(Stored entries)
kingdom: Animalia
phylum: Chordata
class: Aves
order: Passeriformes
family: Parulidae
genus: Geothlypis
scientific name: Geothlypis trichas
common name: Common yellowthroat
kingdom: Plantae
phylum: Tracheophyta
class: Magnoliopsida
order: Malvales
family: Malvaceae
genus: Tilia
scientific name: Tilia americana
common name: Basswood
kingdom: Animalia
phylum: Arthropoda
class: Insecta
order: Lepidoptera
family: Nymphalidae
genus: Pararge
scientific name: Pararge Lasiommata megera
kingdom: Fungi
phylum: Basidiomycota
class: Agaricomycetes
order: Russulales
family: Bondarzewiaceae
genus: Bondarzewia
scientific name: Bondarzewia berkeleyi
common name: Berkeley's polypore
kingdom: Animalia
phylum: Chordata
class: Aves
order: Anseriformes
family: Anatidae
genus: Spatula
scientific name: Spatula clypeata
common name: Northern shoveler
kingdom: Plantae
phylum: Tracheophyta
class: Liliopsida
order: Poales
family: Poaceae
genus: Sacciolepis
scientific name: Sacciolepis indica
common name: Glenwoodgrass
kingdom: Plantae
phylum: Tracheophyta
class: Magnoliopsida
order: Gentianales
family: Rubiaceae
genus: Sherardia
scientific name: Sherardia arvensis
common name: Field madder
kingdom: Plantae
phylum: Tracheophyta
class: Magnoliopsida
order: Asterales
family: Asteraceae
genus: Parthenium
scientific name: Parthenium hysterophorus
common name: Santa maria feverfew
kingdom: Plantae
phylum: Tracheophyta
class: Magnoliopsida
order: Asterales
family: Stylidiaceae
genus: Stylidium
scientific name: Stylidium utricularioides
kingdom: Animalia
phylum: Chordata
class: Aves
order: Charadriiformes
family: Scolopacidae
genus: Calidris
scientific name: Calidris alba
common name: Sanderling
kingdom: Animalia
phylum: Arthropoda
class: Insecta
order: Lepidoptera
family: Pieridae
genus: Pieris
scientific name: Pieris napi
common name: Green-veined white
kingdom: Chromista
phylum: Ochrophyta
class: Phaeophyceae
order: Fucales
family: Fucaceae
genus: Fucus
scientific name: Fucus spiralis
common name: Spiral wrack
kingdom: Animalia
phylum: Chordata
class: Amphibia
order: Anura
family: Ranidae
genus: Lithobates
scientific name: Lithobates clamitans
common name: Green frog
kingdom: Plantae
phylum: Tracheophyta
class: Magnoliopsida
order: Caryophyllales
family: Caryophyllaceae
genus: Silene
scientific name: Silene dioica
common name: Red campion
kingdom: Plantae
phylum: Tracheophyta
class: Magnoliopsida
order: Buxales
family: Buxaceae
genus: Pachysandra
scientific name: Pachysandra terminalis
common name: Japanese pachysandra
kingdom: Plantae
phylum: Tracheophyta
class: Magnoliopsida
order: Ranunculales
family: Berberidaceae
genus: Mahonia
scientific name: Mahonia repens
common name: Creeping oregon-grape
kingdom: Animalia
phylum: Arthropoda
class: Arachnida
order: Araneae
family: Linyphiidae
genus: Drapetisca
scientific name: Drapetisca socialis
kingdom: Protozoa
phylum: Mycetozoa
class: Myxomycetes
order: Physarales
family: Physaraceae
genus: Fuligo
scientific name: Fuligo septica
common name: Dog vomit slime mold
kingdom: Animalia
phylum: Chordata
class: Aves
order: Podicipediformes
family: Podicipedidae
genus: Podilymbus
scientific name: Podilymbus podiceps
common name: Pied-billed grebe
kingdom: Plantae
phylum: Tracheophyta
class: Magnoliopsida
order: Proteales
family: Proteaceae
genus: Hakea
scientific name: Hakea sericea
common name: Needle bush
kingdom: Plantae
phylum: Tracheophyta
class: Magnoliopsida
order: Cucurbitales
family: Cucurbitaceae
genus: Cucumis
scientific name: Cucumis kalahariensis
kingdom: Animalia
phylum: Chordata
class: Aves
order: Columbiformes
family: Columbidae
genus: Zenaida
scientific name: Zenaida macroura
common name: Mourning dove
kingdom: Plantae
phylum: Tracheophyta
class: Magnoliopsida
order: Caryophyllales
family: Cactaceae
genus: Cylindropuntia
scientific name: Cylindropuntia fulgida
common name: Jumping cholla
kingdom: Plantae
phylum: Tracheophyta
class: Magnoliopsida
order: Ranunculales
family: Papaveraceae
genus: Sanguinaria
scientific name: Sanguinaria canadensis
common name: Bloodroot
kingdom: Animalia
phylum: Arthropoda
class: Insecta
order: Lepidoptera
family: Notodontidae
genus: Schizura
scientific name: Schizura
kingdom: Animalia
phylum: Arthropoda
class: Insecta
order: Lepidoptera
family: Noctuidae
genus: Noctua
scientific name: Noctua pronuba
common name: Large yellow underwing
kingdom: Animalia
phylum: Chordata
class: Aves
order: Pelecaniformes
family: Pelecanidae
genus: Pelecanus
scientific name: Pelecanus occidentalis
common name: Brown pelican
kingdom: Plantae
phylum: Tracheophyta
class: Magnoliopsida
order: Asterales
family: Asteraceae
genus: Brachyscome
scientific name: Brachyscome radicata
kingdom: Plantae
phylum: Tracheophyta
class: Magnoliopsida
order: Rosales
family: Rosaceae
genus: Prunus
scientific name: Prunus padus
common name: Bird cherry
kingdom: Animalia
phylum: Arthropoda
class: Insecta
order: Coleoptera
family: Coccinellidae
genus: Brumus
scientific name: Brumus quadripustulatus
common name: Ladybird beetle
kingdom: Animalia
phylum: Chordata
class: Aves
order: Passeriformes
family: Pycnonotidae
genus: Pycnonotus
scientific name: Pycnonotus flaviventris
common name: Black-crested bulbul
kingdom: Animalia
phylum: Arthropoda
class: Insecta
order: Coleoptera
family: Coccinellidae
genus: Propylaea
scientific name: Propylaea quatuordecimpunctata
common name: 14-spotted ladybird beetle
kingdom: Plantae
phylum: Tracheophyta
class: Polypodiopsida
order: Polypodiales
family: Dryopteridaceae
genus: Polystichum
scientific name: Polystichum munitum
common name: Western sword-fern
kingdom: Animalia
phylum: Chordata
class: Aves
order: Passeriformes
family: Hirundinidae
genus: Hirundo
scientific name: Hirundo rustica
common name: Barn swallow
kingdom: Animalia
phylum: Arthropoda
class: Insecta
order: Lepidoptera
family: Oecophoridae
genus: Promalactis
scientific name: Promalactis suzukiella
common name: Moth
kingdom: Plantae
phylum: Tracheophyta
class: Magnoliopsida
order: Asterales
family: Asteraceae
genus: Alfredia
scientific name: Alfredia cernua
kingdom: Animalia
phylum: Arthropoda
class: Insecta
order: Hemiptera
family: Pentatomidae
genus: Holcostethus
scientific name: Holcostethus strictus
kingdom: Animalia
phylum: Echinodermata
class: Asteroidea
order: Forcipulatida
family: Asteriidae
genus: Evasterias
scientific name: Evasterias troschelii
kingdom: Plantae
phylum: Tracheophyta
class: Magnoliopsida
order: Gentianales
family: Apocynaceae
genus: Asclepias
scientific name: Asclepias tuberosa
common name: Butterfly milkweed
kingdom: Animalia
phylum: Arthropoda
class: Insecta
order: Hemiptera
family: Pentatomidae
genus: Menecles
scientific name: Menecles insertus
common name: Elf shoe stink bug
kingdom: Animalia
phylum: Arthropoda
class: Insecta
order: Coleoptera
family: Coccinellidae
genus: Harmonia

#### WHAT YOU NEED TO DO:
Render every line of the listing above as a numbered list, leaving out any blank lines.

#### ANSWER:
1. kingdom: Animalia
2. phylum: Chordata
3. class: Aves
4. order: Passeriformes
5. family: Parulidae
6. genus: Geothlypis
7. scientific name: Geothlypis trichas
8. common name: Common yellowthroat
9. kingdom: Plantae
10. phylum: Tracheophyta
11. class: Magnoliopsida
12. order: Malvales
13. family: Malvaceae
14. genus: Tilia
15. scientific name: Tilia americana
16. common name: Basswood
17. kingdom: Animalia
18. phylum: Arthropoda
19. class: Insecta
20. order: Lepidoptera
21. family: Nymphalidae
22. genus: Pararge
23. scientific name: Pararge Lasiommata megera
24. kingdom: Fungi
25. phylum: Basidiomycota
26. class: Agaricomycetes
27. order: Russulales
28. family: Bondarzewiaceae
29. genus: Bondarzewia
30. scientific name: Bondarzewia berkeleyi
31. common name: Berkeley's polypore
32. kingdom: Animalia
33. phylum: Chordata
34. class: Aves
35. order: Anseriformes
36. family: Anatidae
37. genus: Spatula
38. scientific name: Spatula clypeata
39. common name: Northern shoveler
40. kingdom: Plantae
41. phylum: Tracheophyta
42. class: Liliopsida
43. order: Poales
44. family: Poaceae
45. genus: Sacciolepis
46. scientific name: Sacciolepis indica
47. common name: Glenwoodgrass
48. kingdom: Plantae
49. phylum: Tracheophyta
50. class: Magnoliopsida
51. order: Gentianales
52. family: Rubiaceae
53. genus: Sherardia
54. scientific name: Sherardia arvensis
55. common name: Field madder
56. kingdom: Plantae
57. phylum: Tracheophyta
58. class: Magnoliopsida
59. order: Asterales
60. family: Asteraceae
61. genus: Parthenium
62. scientific name: Parthenium hysterophorus
63. common name: Santa maria feverfew
64. kingdom: Plantae
65. phylum: Tracheophyta
66. class: Magnoliopsida
67. order: Asterales
68. family: Stylidiaceae
69. genus: Stylidium
70. scientific name: Stylidium utricularioides
71. kingdom: Animalia
72. phylum: Chordata
73. class: Aves
74. order: Charadriiformes
75. family: Scolopacidae
76. genus: Calidris
77. scientific name: Calidris alba
78. common name: Sanderling
79. kingdom: Animalia
80. phylum: Arthropoda
81. class: Insecta
82. order: Lepidoptera
83. family: Pieridae
84. genus: Pieris
85. scientific name: Pieris napi
86. common name: Green-veined white
87. kingdom: Chromista
88. phylum: Ochrophyta
89. class: Phaeophyceae
90. order: Fucales
91. family: Fucaceae
92. genus: Fucus
93. scientific name: Fucus spiralis
94. common name: Spiral wrack
95. kingdom: Animalia
96. phylum: Chordata
97. class: Amphibia
98. order: Anura
99. family: Ranidae
100. genus: Lithobates
101. scientific name: Lithobates clamitans
102. common name: Green frog
103. kingdom: Plantae
104. phylum: Tracheophyta
105. class: Magnoliopsida
106. order: Caryophyllales
107. family: Caryophyllaceae
108. genus: Silene
109. scientific name: Silene dioica
110. common name: Red campion
111. kingdom: Plantae
112. phylum: Tracheophyta
113. class: Magnoliopsida
114. order: Buxales
115. family: Buxaceae
116. genus: Pachysandra
117. scientific name: Pachysandra terminalis
118. common name: Japanese pachysandra
119. kingdom: Plantae
120. phylum: Tracheophyta
121. class: Magnoliopsida
122. order: Ranunculales
123. family: Berberidaceae
124. genus: Mahonia
125. scientific name: Mahonia repens
126. common name: Creeping oregon-grape
127. kingdom: Animalia
128. phylum: Arthropoda
129. class: Arachnida
130. order: Araneae
131. family: Linyphiidae
132. genus: Drapetisca
133. scientific name: Drapetisca socialis
134. kingdom: Protozoa
135. phylum: Mycetozoa
136. class: Myxomycetes
137. order: Physarales
138. family: Physaraceae
139. genus: Fuligo
140. scientific name: Fuligo septica
141. common name: Dog vomit slime mold
142. kingdom: Animalia
143. phylum: Chordata
144. class: Aves
145. order: Podicipediformes
146. family: Podicipedidae
147. genus: Podilymbus
148. scientific name: Podilymbus podiceps
149. common name: Pied-billed grebe
150. kingdom: Plantae
151. phylum: Tracheophyta
152. class: Magnoliopsida
153. order: Proteales
154. family: Proteaceae
155. genus: Hakea
156. scientific name: Hakea sericea
157. common name: Needle bush
158. kingdom: Plantae
159. phylum: Tracheophyta
160. class: Magnoliopsida
161. order: Cucurbitales
162. family: Cucurbitaceae
163. genus: Cucumis
164. scientific name: Cucumis kalahariensis
165. kingdom: Animalia
166. phylum: Chordata
167. class: Aves
168. order: Columbiformes
169. family: Columbidae
170. genus: Zenaida
171. scientific name: Zenaida macroura
172. common name: Mourning dove
173. kingdom: Plantae
174. phylum: Tracheophyta
175. class: Magnoliopsida
176. order: Caryophyllales
177. family: Cactaceae
178. genus: Cylindropuntia
179. scientific name: Cylindropuntia fulgida
180. common name: Jumping cholla
181. kingdom: Plantae
182. phylum: Tracheophyta
183. class: Magnoliopsida
184. order: Ranunculales
185. family: Papaveraceae
186. genus: Sanguinaria
187. scientific name: Sanguinaria canadensis
188. common name: Bloodroot
189. kingdom: Animalia
190. phylum: Arthropoda
191. class: Insecta
192. order: Lepidoptera
193. family: Notodontidae
194. genus: Schizura
195. scientific name: Schizura
196. kingdom: Animalia
197. phylum: Arthropoda
198. class: Insecta
199. order: Lepidoptera
200. family: Noctuidae
201. genus: Noctua
202. scientific name: Noctua pronuba
203. common name: Large yellow underwing
204. kingdom: Animalia
205. phylum: Chordata
206. class: Aves
207. order: Pelecaniformes
208. family: Pelecanidae
209. genus: Pelecanus
210. scientific name: Pelecanus occidentalis
211. common name: Brown pelican
212. kingdom: Plantae
213. phylum: Tracheophyta
214. class: Magnoliopsida
215. order: Asterales
216. family: Asteraceae
217. genus: Brachyscome
218. scientific name: Brachyscome radicata
219. kingdom: Plantae
220. phylum: Tracheophyta
221. class: Magnoliopsida
222. order: Rosales
223. family: Rosaceae
224. genus: Prunus
225. scientific name: Prunus padus
226. common name: Bird cherry
227. kingdom: Animalia
228. phylum: Arthropoda
229. class: Insecta
230. order: Coleoptera
231. family: Coccinellidae
232. genus: Brumus
233. scientific name: Brumus quadripustulatus
234. common name: Ladybird beetle
235. kingdom: Animalia
236. phylum: Chordata
237. class: Aves
238. order: Passeriformes
239. family: Pycnonotidae
240. genus: Pycnonotus
241. scientific name: Pycnonotus flaviventris
242. common name: Black-crested bulbul
243. kingdom: Animalia
244. phylum: Arthropoda
245. class: Insecta
246. order: Coleoptera
247. family: Coccinellidae
248. genus: Propylaea
249. scientific name: Propylaea quatuordecimpunctata
250. common name: 14-spotted ladybird beetle
251. kingdom: Plantae
252. phylum: Tracheophyta
253. class: Polypodiopsida
254. order: Polypodiales
255. family: Dryopteridaceae
256. genus: Polystichum
257. scientific name: Polystichum munitum
258. common name: Western sword-fern
259. kingdom: Animalia
260. phylum: Chordata
261. class: Aves
262. order: Passeriformes
263. family: Hirundinidae
264. genus: Hirundo
265. scientific name: Hirundo rustica
266. common name: Barn swallow
267. kingdom: Animalia
268. phylum: Arthropoda
269. class: Insecta
270. order: Lepidoptera
271. family: Oecophoridae
272. genus: Promalactis
273. scientific name: Promalactis suzukiella
274. common name: Moth
275. kingdom: Plantae
276. phylum: Tracheophyta
277. class: Magnoliopsida
278. order: Asterales
279. family: Asteraceae
280. genus: Alfredia
281. scientific name: Alfredia cernua
282. kingdom: Animalia
283. phylum: Arthropoda
284. class: Insecta
285. order: Hemiptera
286. family: Pentatomidae
287. genus: Holcostethus
288. scientific name: Holcostethus strictus
289. kingdom: Animalia
290. phylum: Echinodermata
291. class: Asteroidea
292. order: Forcipulatida
293. family: Asteriidae
294. genus: Evasterias
295. scientific name: Evasterias troschelii
296. kingdom: Plantae
297. phylum: Tracheophyta
298. class: Magnoliopsida
299. order: Gentianales
300. family: Apocynaceae
301. genus: Asclepias
302. scientific name: Asclepias tuberosa
303. common name: Butterfly milkweed
304. kingdom: Animalia
305. phylum: Arthropoda
306. class: Insecta
307. order: Hemiptera
308. family: Pentatomidae
309. genus: Menecles
310. scientific name: Menecles insertus
311. common name: Elf shoe stink bug
312. kingdom: Animalia
313. phylum: Arthropoda
314. class: Insecta
315. order: Coleoptera
316. family: Coccinellidae
317. genus: Harmonia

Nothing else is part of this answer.